═════ Texte extrait ═════

(Washington) Avec 22 exécutions, la peine capitale a poursuivi son déclin en 2019 aux États-Unis où la question de la culpabilité des condamnés s’est posée à plusieurs reprises, selon le Centre d’information sur la peine de mort (DPIC).

Agence France-Presse

« 2019 a failli être l’année de l’exécution d’innocents », a déclaré Robert Dunham, le directeur de cet organisme indépendant qui fait référence sur la peine de mort.

Deux condamnés à la peine de mort ont été innocentés cette année après plus de 40 ans derrière les barreaux, ce qui porte à 166 le nombre total de détenus dans les couloirs de la mort dont l’innocence a finalement été reconnue par la justice, selon le rapport annuel du DPIC.

Deux exécutions ont également été repoussées en raison de sérieux doutes sur la culpabilité des condamnés. Ce fut notamment le cas pour Rodney Reed, qui avait reçu le soutien de millions d’Américains, d’élus et de stars comme Kim Kardashian ou Beyoncé.

Mais, selon le DPIC, deux prisonniers ont été exécutés malgré « les doutes substantiels sur leur culpabilité ».

═════

▶ Consigne A
Recopiez fidèlement le passage de l'article sur la peine de mort, en commençant par « Agence France-Presse » et en terminant par « annuel du DPIC. ».
▶ Consigne B
Veuillez résumer en deux phrases l'article sur la peine de mort aux États-Unis en 2019.

═════ Matériel d'étude ═════

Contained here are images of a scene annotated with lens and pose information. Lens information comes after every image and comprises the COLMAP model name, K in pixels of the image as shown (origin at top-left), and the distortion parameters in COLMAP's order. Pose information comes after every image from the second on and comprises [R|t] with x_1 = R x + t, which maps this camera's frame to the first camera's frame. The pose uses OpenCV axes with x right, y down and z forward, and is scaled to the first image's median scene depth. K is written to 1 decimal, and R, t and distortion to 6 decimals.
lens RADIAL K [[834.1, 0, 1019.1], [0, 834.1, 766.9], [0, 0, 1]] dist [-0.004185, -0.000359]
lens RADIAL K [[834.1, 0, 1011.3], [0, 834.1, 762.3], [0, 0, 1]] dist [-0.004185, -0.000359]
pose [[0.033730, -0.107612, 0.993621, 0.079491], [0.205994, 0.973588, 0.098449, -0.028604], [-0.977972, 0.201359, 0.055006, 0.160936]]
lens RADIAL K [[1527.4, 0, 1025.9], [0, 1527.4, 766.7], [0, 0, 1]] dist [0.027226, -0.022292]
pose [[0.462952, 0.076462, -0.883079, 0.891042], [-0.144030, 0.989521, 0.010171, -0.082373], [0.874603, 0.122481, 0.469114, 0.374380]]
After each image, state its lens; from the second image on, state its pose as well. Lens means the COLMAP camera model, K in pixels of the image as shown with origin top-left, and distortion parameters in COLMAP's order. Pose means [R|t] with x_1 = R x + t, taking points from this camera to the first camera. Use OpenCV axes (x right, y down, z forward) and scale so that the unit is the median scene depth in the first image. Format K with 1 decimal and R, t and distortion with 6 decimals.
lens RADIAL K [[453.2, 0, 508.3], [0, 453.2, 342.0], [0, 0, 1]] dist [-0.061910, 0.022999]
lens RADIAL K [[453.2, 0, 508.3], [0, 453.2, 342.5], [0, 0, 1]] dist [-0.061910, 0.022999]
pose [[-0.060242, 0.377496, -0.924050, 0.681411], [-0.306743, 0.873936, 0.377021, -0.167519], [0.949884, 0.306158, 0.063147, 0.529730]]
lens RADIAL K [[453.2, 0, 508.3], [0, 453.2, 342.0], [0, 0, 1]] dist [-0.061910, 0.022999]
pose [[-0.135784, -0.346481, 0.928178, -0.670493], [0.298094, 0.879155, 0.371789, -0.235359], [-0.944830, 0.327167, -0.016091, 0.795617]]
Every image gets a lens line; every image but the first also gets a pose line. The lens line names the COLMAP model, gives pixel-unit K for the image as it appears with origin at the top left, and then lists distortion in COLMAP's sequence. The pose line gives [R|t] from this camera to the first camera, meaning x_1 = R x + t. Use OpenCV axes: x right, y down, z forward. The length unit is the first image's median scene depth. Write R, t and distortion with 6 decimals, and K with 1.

═════

▶ Réponse A
Agence France-Presse

« 2019 a failli être l’année de l’exécution d’innocents », a déclaré Robert Dunham, le directeur de cet organisme indépendant qui fait référence sur la peine de mort.

Deux condamnés à la peine de mort ont été innocentés cette année après plus de 40 ans derrière les barreaux, ce qui porte à 166 le nombre total de détenus dans les couloirs de la mort dont l’innocence a finalement été reconnue par la justice, selon le rapport annuel du DPIC.

▶ Réponse B
Selon le Centre d'information sur la peine de mort (DPIC), la peine capitale a poursuivi son déclin aux États-Unis en 2019 avec 22 exécutions, et la culpabilité des condamnés a été mise en question à plusieurs reprises. Deux condamnés ont été innocentés après plus de 40 ans derrière les barreaux et deux exécutions ont été repoussées en raison de sérieux doutes, mais deux prisonniers ont été exécutés malgré des doutes substantiels sur leur culpabilité.